Do you mind unplugging that boop-boop-boop thingy? Yes, I know what it’s called and what it does but right now it’s doing nothing but make me nervous and, you know, monitor the patient’s heart rate or whatever.
Regardless of the patient’s vitals during this major surgery, I’ve got butterflies in my tummy, I’m really sweaty, and my mouth is dry. In my professional medical opinion, my mouth is way drier than it should be. I suppose the sweat pouring out of me drained all the moisture from my mouth—I don’t really know how that part of the body works.

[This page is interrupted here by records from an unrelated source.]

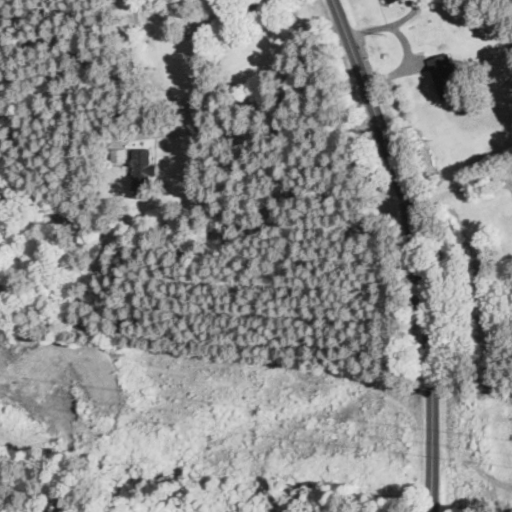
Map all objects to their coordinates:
building: (389, 1)
building: (391, 1)
road: (384, 12)
road: (388, 24)
road: (406, 43)
road: (395, 71)
building: (446, 75)
building: (445, 77)
road: (247, 126)
road: (157, 153)
building: (117, 155)
building: (140, 167)
building: (144, 172)
road: (460, 188)
road: (419, 249)
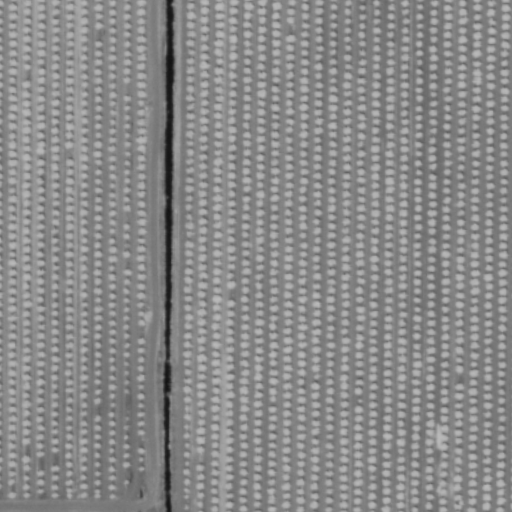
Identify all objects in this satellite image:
road: (151, 324)
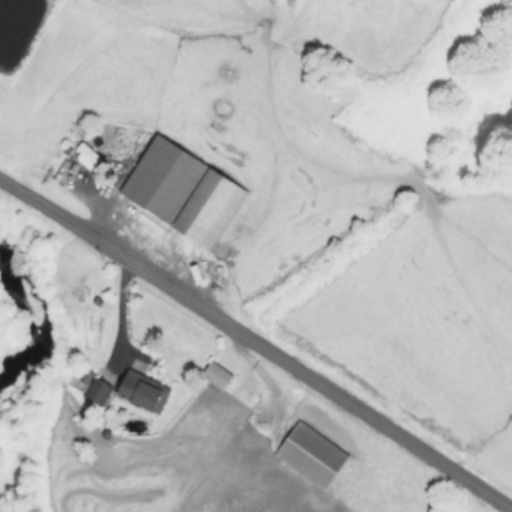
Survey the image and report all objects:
building: (87, 157)
building: (182, 191)
road: (115, 315)
road: (257, 344)
building: (216, 374)
building: (142, 390)
building: (97, 391)
building: (310, 454)
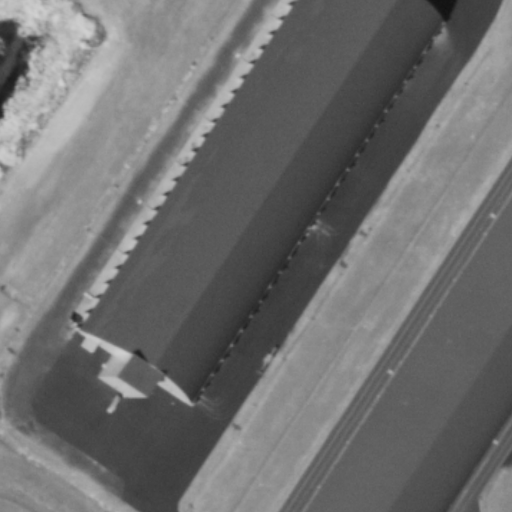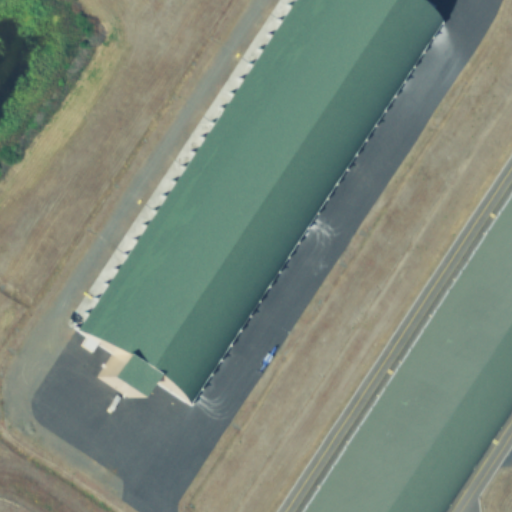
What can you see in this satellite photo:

What I do know is that none of the parts of the patient’s body will work in a medical event called “immediate death” if we don’t silence the distractions from my work environment immediately. Her precious life—which is being oh-so EMPHATICALLY monitored—is in my clammy, pale, trembling hands.
I tried imagining her naked but since she’s already naked and I’m not singing Ladies Who Lunch at the high school talent show, it didn’t work though I will say that when I imagined an already-naked person naked, she was very naked. But I remained very nervous. So I imagined her clothed and that made it difficult to locate the parts of her body I’m supposed to be operating on which transformed my general anxiety into a profound disquiet.
Finally, silence! Thank you! And while you’re at it, shut off that beeeeeeeeeeeeeeeeep machine. I feel fine, it’s just a tad dramatic for my taste.